Look for the line containing "index pip: (784, 172)" and the line containing "thumb ip: (229, 180)" in the entries below. Copy those two and all lines between them exactly, leaving out pictures.

Data for this exercise
* * * * *

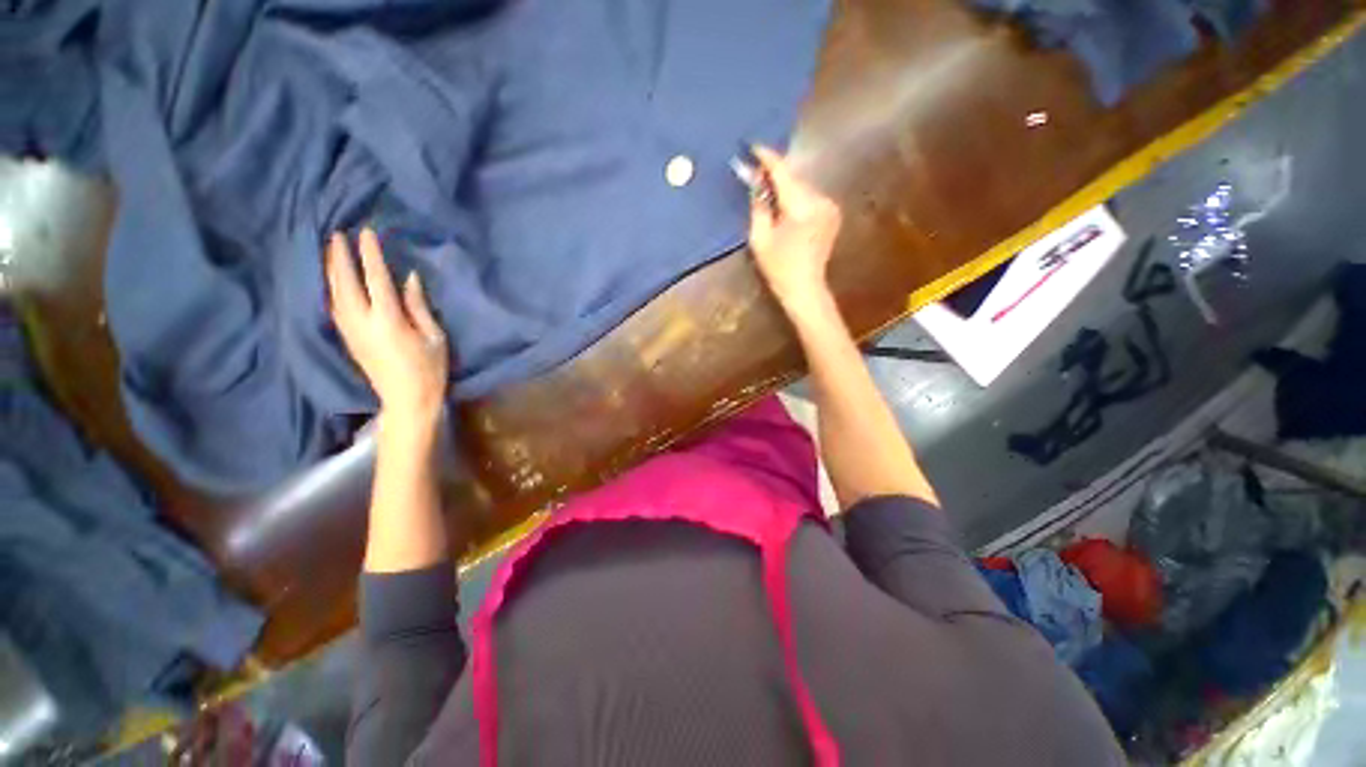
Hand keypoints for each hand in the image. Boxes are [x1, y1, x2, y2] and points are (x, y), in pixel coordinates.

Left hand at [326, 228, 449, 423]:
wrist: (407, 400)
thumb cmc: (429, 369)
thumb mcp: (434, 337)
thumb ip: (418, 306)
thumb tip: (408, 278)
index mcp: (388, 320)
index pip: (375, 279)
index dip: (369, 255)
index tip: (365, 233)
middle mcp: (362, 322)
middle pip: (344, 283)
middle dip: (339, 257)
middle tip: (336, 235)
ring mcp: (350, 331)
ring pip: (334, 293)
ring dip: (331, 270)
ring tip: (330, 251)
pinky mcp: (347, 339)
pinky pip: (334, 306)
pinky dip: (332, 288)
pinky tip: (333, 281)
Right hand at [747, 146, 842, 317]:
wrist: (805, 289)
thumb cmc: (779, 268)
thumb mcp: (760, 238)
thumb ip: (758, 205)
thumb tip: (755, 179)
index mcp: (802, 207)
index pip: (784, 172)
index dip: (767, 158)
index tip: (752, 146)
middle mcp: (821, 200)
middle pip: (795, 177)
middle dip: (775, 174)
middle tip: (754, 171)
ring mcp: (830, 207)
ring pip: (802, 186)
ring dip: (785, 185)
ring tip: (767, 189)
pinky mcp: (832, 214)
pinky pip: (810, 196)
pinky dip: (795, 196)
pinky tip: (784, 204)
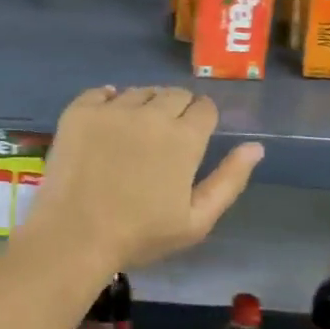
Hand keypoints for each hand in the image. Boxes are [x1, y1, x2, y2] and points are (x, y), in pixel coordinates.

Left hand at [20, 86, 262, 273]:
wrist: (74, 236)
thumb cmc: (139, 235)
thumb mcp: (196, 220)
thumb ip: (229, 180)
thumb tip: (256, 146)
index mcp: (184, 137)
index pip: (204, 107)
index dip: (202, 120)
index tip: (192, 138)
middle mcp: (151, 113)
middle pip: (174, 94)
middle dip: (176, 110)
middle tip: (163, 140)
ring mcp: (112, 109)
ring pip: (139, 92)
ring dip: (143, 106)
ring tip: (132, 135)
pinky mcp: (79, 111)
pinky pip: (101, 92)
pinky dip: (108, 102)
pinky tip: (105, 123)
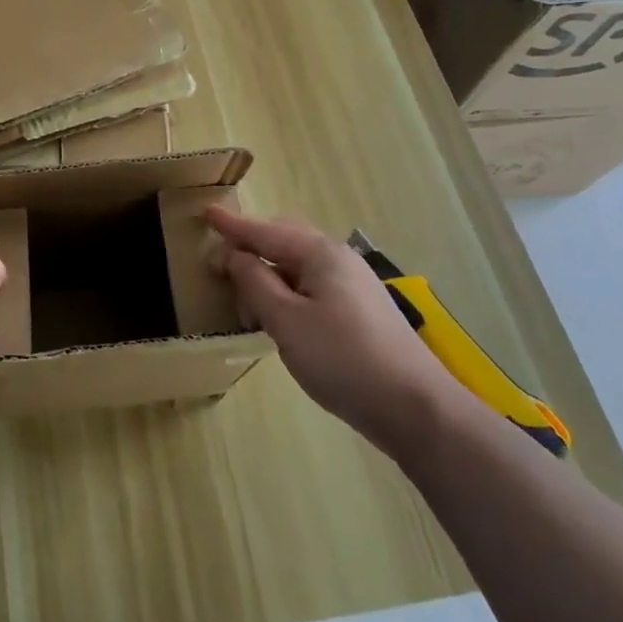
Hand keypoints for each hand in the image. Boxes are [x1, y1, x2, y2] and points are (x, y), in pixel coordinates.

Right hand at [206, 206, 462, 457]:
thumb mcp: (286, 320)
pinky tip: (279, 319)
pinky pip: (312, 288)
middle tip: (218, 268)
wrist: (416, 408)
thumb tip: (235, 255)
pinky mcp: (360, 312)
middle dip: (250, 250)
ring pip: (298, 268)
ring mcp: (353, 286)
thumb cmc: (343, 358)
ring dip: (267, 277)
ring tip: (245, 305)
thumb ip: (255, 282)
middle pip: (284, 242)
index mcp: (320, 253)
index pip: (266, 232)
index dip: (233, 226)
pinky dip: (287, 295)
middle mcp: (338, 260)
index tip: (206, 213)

* * * * *

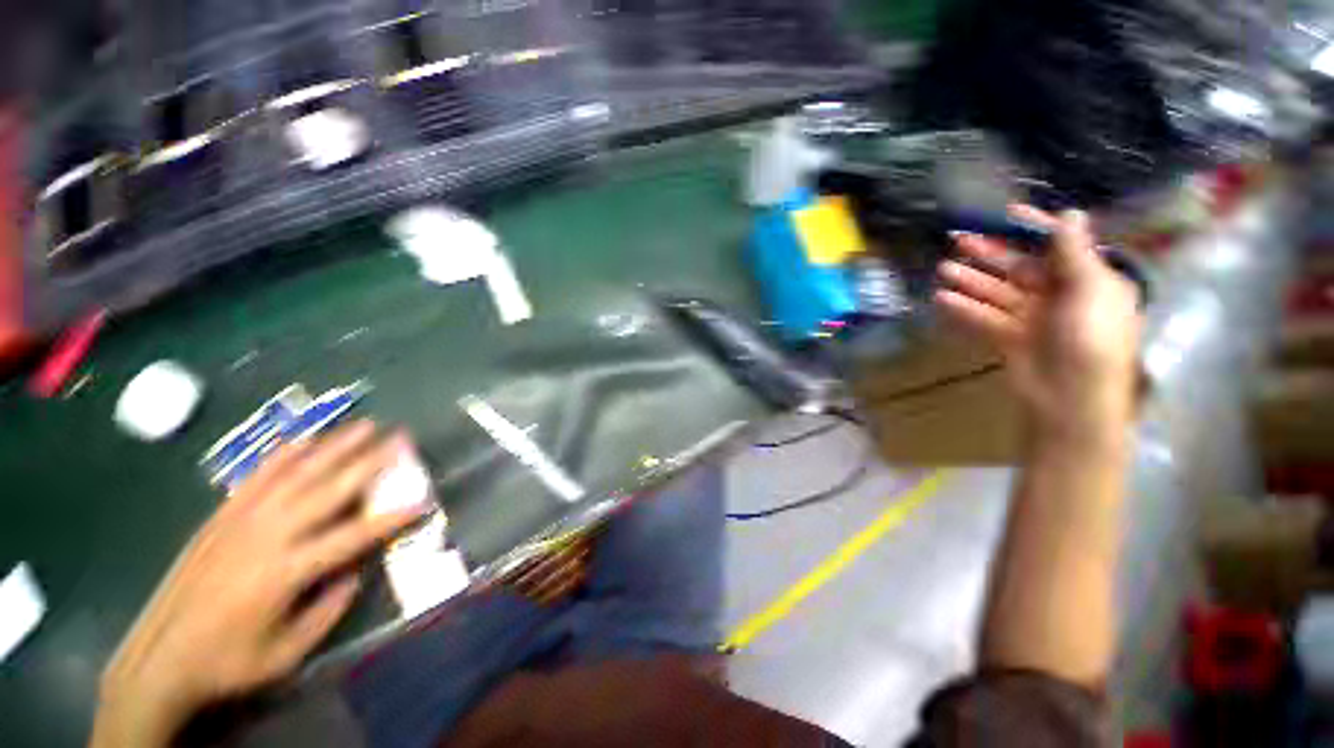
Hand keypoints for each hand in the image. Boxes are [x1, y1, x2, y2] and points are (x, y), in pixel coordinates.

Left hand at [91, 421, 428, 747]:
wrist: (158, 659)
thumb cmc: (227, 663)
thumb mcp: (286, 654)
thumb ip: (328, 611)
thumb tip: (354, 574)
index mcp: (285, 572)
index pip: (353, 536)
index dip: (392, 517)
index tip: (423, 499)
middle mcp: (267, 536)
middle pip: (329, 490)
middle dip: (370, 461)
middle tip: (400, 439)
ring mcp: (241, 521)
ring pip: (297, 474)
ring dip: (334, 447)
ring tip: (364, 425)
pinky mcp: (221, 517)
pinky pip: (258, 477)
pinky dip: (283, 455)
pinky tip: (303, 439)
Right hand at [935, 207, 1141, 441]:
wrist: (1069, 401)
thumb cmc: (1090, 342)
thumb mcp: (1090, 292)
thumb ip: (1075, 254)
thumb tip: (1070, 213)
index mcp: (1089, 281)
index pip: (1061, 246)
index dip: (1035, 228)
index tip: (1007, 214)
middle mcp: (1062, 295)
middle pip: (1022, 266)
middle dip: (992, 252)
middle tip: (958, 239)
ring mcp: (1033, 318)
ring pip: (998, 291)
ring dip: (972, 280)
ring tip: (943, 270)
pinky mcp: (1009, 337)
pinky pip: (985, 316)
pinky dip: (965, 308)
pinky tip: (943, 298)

* * * * *

Result of this exercise
index pip: (784, 172)
index dip: (767, 158)
index tip: (752, 146)
middle mcp: (821, 200)
middle pip: (795, 177)
middle dip: (775, 174)
middle tip: (754, 171)
ring mcp: (830, 207)
ring pip: (802, 186)
ring dip: (785, 185)
ring tip: (767, 189)
pinky mcp: (832, 214)
pinky pip: (810, 196)
pinky dip: (795, 196)
pinky tip: (784, 204)
Hand keypoints for each hand in the image. Boxes are [x1, y1, x2, y2] and points are (x, y), in pixel coordinates.

Left hand at [20, 86, 262, 273]:
wrist: (74, 236)
thumb cmc: (139, 235)
thumb mcp: (196, 220)
thumb ip: (229, 180)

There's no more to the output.